* [Page text]:
— begin —
But really, is TV indeed that bad and loosing battle to the NET today. The same the FM radio lost its battle to TV before? Hmm, well, I am not so sure this is the case. For that matter, I am not so sure that radio lost the battle too. Let's see what is going on in our houses. Well I surely don't know what is going on in most houses so I will tell you what is in mine. It is the same as in all other houses I know. Houses of my friends, relatives, business friends, acquaintances.. There are TVs, FM receivers, and computers all hooked to the NET. In living room you ask? Yes. And in many other rooms. I don't live in denial. It's most likely that I live according to that saying - if you can't win them, join them. And I am trying to get the most of them all. And to keep (remote) control of them. What I did was to isolate dozen of channels that fits our mutual interests into several lists and programmed the TV to ignore all the others.
It was much simpler in the days when my father was in my age. In that "black and white" era, in Serbia only national operator existed, broadcasting only one channel within VHF band and with use of large antennas on the roofs. When revolutionary color TV set arrived with new, state of the art, broadcasting towers, using new UHF technology, my father and his peer friend, took the opportunity and started a small business of manufacturing smaller antennas that were able to catch more channels. Competition added new dimension into quality of the broadcast as well with inevitable trashing the content and accepting commercials in business-fying the whole thing. The result? What we have now. Zillion of channels and you have to add all your efforts to sort the good from bad. Today, we are living in a world of cable, satellite and terrestrial TV feeds along with YouTube and other various NET based channels with the cost of requirement for your viewers to possess higher level of education than in my father's days - all you needed back then, was to power your TV, connect it to antenna, click on a big red button and browse up and down within few channels. Today, the smallest HDTV is a computer with a operating system and complicated settings page(s).
— end —
* [Recorded data]:
— begin —
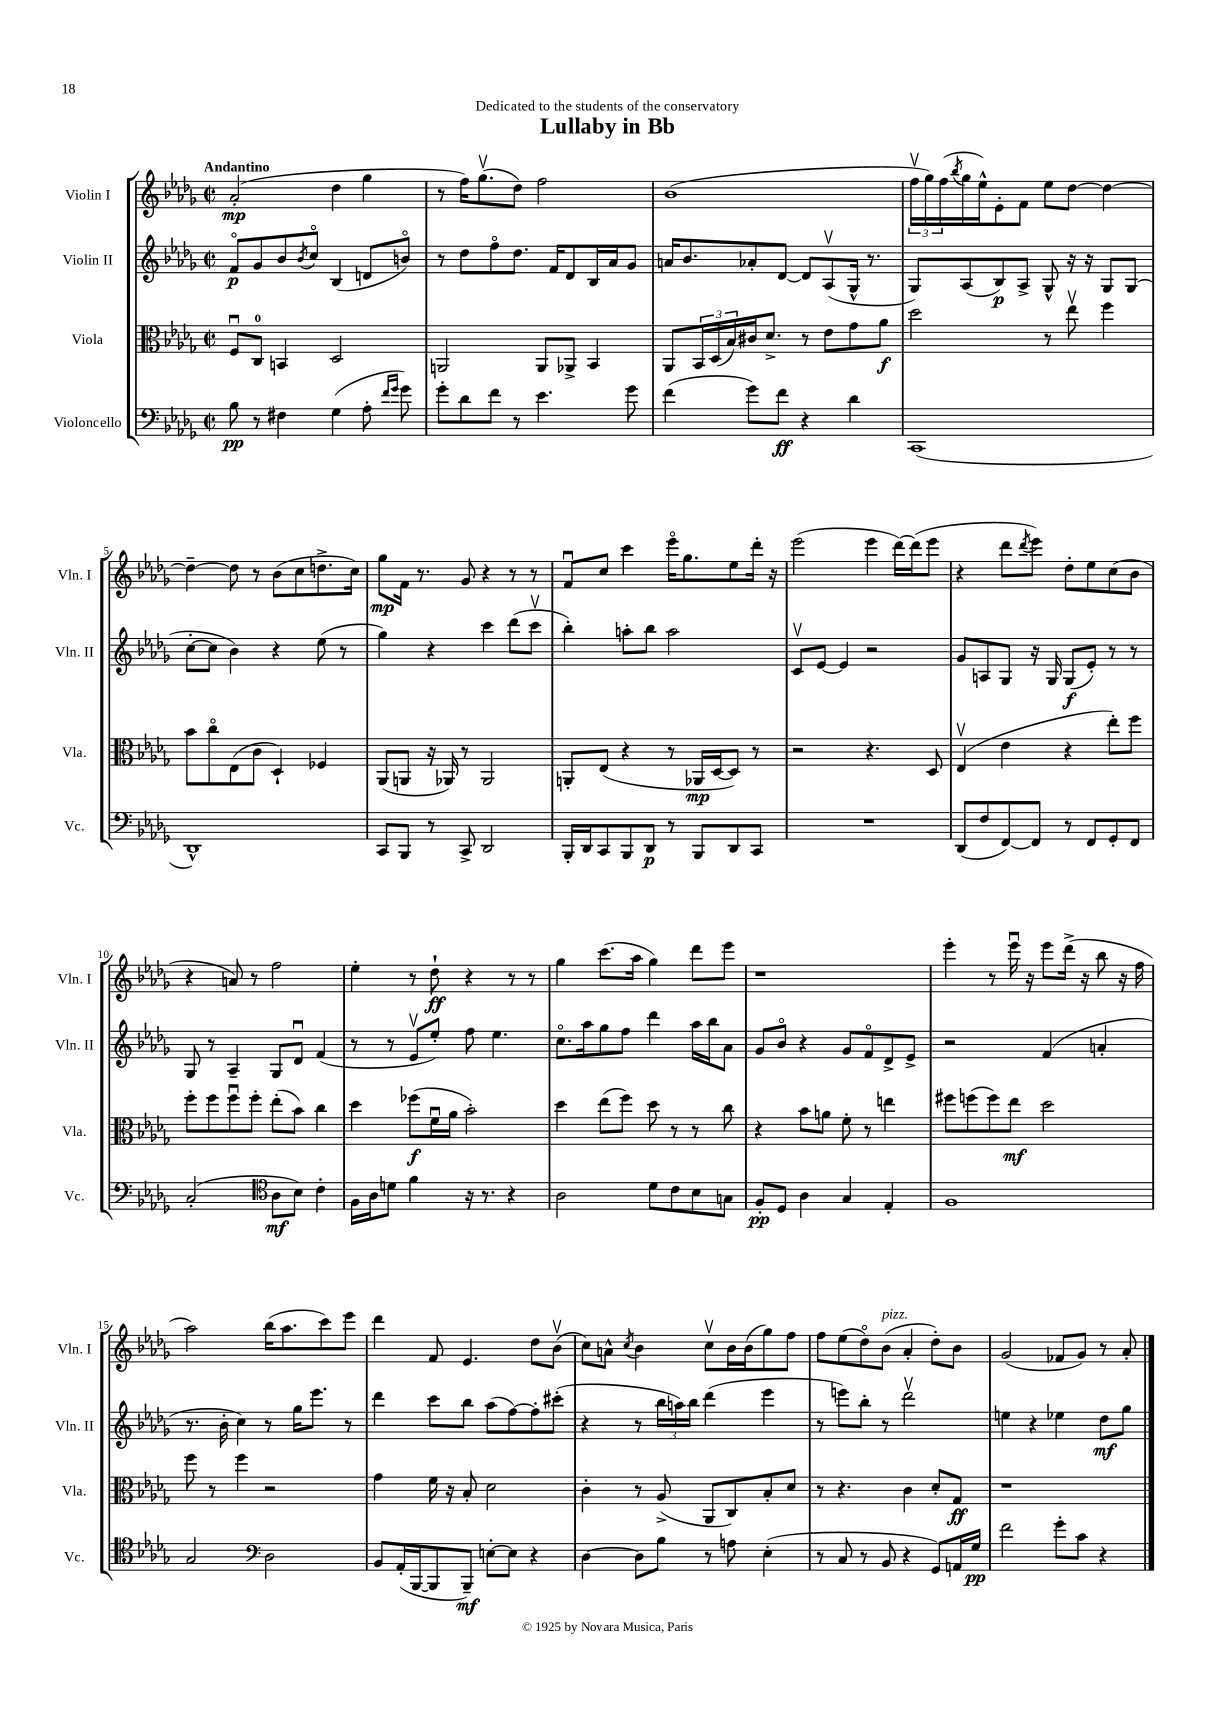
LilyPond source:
— end —
* [Stated exercise A]:
Why, according to the essay on television, must today's viewers have more education than viewers in the writer's father's days? Answer in one to three sentences.
* [Stated exercise B]:
For each statement, decide whether it agrees with the essay on television. Answer yes or no, and quote the words of the essay that decide it.
(i) In the black-and-white era, several operators in Serbia broadcast many channels.
(ii) The writer keeps TVs, FM receivers and computers in the living room.
(iii) The writer set the TV to ignore channels outside several chosen lists.
* [Stated exercise C]:
Carry on the essay on television from its final sentence.

* [Exercise output A]:
In the father's days, all a viewer had to do was "power your TV, connect it to antenna, click on a big red button and browse up and down within few channels." Today, "the smallest HDTV is a computer with a operating system and complicated settings page(s)," so running it demands more.

* [Exercise output B]:
(i) No: "in Serbia only national operator existed, broadcasting only one channel within VHF band"
(ii) Yes: "There are TVs, FM receivers, and computers all hooked to the NET. In living room you ask? Yes."
(iii) Yes: "isolate dozen of channels that fits our mutual interests into several lists and programmed the TV to ignore all the others"

* [Exercise output C]:
Of course, nowadays, with tons of channels, cable video stores, content on demand or online, more questions are popping one after another related to security, parental guidance, absurdity and shallowness of the shows, education concerns, etc... Is watching television good or bad and in what 'dosage' or whether or not TV affects your children in a bad way, there are tons of sociological studies and articles, but the cruel true is that you are given the ultimate control of it. You are the one who decides what to watch or whether or not to watch it at all. You are the one who are responsible for your children and how to use TV to provide the best education for them. You are the one who selects the good and bad based on your taste. If you think that shallow 'reality' TV shows or pornographic content or bad taste music channels are not suitable for you then delete those feeds or don't subscribe to them in the first place. If you think news channels are controlled by some powerful people and affect your mind in a bad way, just do what I do - move them in a separate list and block them from appearing on the screen.
You have the remote. Use it. If you don't know how, learn it. If you don't know how, well ...
But enough with TV. What about the Radio? Unfortunately, I can't be objective with the Radio. Simply put, I belong to the FM generation. The one who witnessed the first FM pocket receiver. The one who owned one of those tape recorders with radio tuner on the top of it and the one who played the radio during all of my university days in the back and foreground of my student room. I am also the one who lost fate in Radio after the internet arrived and pressed the off switch. I haven't listen good music or radio talk shows for years. But I am also the one who restored that obsession and in recent months, after the net and it's glory days with social networks collapsed beyond good taste, returned to the old habit and not just in the car. So, in order not to spread my subjectivity with FM radio I will not talk much about it. But still, I have to say this: FM broadcasts have one big advantage over the TV - it occupies only one of you senses and if it is good - it focuses all of your attention and if it's 'bad' - you can always listen the music in background and even while you are working. It has that magic that it can take you when wanted or leave you at your job if it's on idle. It doesn't insist. If you are living in large cities, the better, listening radio in background has it's own advantages - it can hide all those unwanted sounds, like traffic from outside or your neighbors fighting outside thin wall of your apartment or even isolate good tunes from your own habitat and block the other ones...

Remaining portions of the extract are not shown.